A figure in a paper is a way of representing the raw data in such a way to best illustrate the point the author is making. A figure then is the product of an operation upon the raw data, and that operation results in a loss of information.

The raw data could have been presented in a host of different ways possibly supporting other conclusions not thought of by the author. Equally if a reader had raw data compatible with that the author obtained wouldn’t it be useful if it could be processed in the same way for comparison? Wouldn’t it be much better for readers to have access not only to the figures in a paper but also to the underlying data and the transform that created it.
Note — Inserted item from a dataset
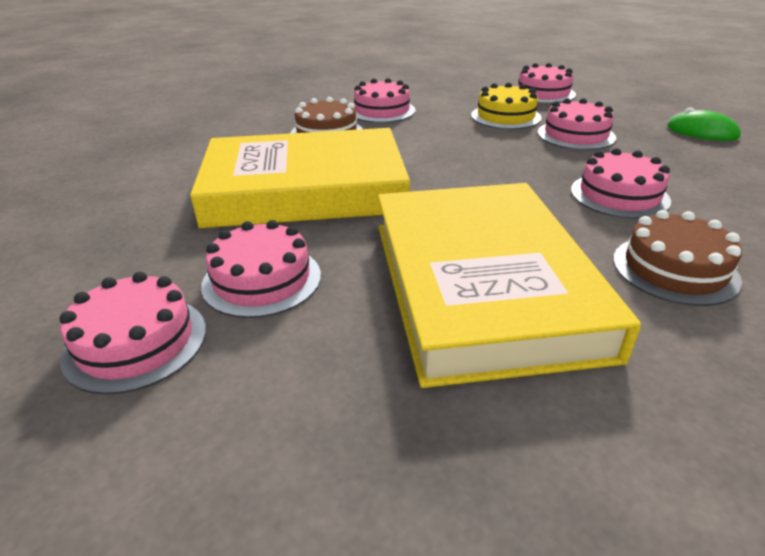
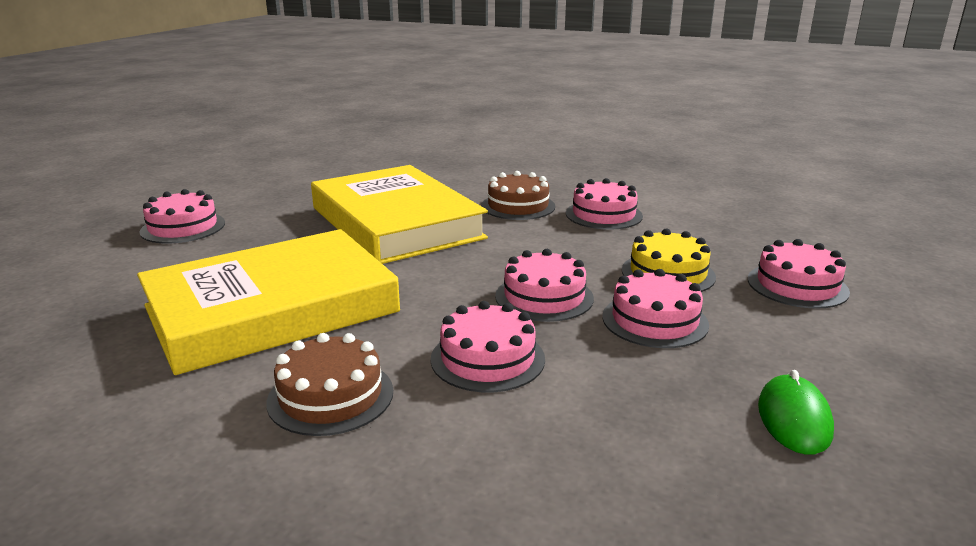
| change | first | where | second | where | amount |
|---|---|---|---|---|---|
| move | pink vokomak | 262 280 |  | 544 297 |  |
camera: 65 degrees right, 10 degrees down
In this way no information, neither implicit nor explicit, is lost.

This idea isn’t new. I first came across it in the work of Jon Claerbout at Stanford. At the time he was working with some software called Cake but has since moved into less arcane systems and has developed a number of GNU tools for making reproducible documents.

Another initiative in this area is the R project for statistical computing, an endeavour in which Wolfgang Huber, who has been advising us on PLoS ONE, is involved.

I can’t promise any specific initiatives here but we are very keen to support reproducibility where possible. It is very important to us that Open Access publishing should facilitate the use and reuse of data, not just the conventional paper. PLoS ONE, when it is launched, should have the flexibility to accommodate reproducibility. Add to that the open source publishing platform which we are developing and I hope that we will have a medium to drive forward the development of the scientific paper as well as a great sandbox in which to play.